— TASK TO CARRY OUT —
Find every line containing the string "shoulder" in the data below, and report how many there are, with no other words.

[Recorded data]
_ _ _ _

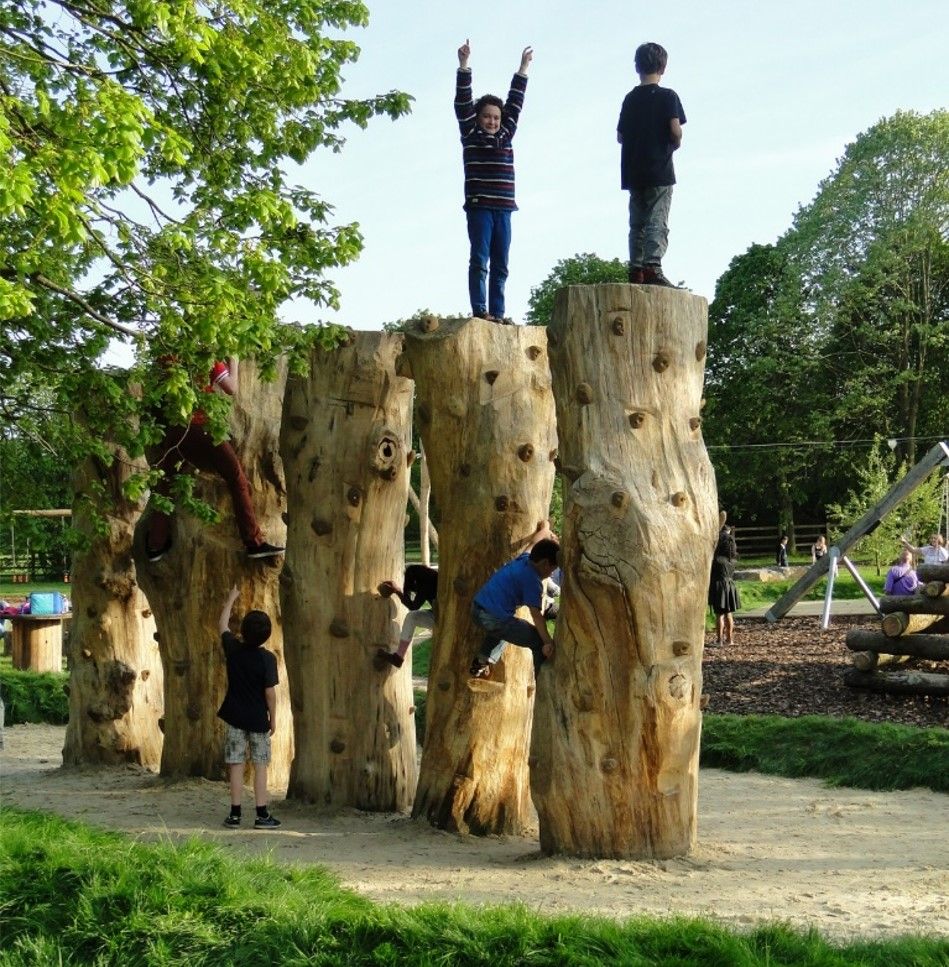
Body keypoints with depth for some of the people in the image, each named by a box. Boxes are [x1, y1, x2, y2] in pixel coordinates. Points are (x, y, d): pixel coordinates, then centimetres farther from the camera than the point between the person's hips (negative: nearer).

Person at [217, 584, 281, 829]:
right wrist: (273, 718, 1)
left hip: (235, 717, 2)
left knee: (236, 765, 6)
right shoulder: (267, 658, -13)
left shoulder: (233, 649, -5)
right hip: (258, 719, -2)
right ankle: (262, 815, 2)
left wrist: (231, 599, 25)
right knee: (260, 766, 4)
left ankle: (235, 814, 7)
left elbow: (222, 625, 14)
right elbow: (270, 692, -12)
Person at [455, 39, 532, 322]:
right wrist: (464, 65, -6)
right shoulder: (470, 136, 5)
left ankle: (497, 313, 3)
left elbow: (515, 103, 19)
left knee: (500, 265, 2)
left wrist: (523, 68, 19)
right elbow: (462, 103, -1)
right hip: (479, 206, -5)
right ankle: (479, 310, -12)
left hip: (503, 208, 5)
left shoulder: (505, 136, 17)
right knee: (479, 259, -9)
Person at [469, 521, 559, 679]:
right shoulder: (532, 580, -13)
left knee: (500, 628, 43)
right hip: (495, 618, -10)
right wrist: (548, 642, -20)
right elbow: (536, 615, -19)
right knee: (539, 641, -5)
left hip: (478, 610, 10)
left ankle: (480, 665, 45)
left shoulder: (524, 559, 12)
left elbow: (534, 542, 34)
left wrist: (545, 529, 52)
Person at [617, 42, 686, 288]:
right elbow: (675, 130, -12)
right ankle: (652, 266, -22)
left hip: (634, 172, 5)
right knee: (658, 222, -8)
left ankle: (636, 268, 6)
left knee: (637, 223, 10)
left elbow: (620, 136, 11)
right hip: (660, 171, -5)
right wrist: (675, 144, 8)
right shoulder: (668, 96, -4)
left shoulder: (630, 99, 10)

_ _ _ _

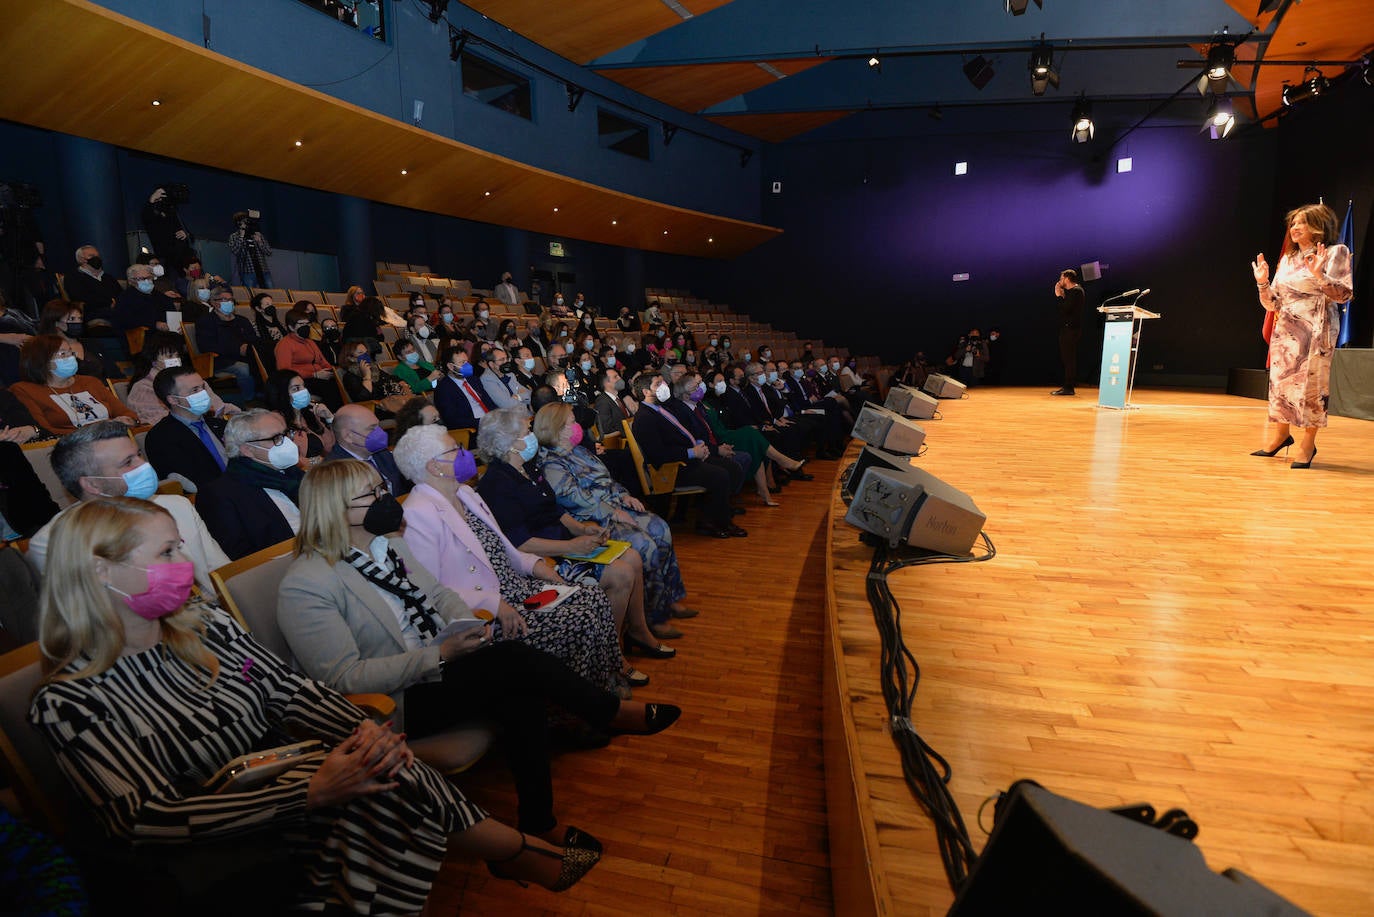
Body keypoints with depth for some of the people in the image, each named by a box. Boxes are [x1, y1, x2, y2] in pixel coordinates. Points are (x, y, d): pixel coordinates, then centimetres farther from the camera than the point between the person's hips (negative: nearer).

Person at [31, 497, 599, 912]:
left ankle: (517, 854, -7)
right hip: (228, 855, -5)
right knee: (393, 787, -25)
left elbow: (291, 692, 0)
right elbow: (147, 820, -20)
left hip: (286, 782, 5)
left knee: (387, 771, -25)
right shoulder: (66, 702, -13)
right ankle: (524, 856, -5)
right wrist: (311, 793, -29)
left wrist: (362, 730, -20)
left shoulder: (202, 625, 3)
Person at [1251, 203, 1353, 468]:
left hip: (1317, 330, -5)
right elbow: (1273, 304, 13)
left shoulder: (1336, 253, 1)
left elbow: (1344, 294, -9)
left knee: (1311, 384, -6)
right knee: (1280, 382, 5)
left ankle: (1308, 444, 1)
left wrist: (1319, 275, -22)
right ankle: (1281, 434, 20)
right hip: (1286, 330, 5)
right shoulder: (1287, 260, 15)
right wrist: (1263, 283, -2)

_ _ _ _

— OUTPUT FOR THIS EXERCISE —
12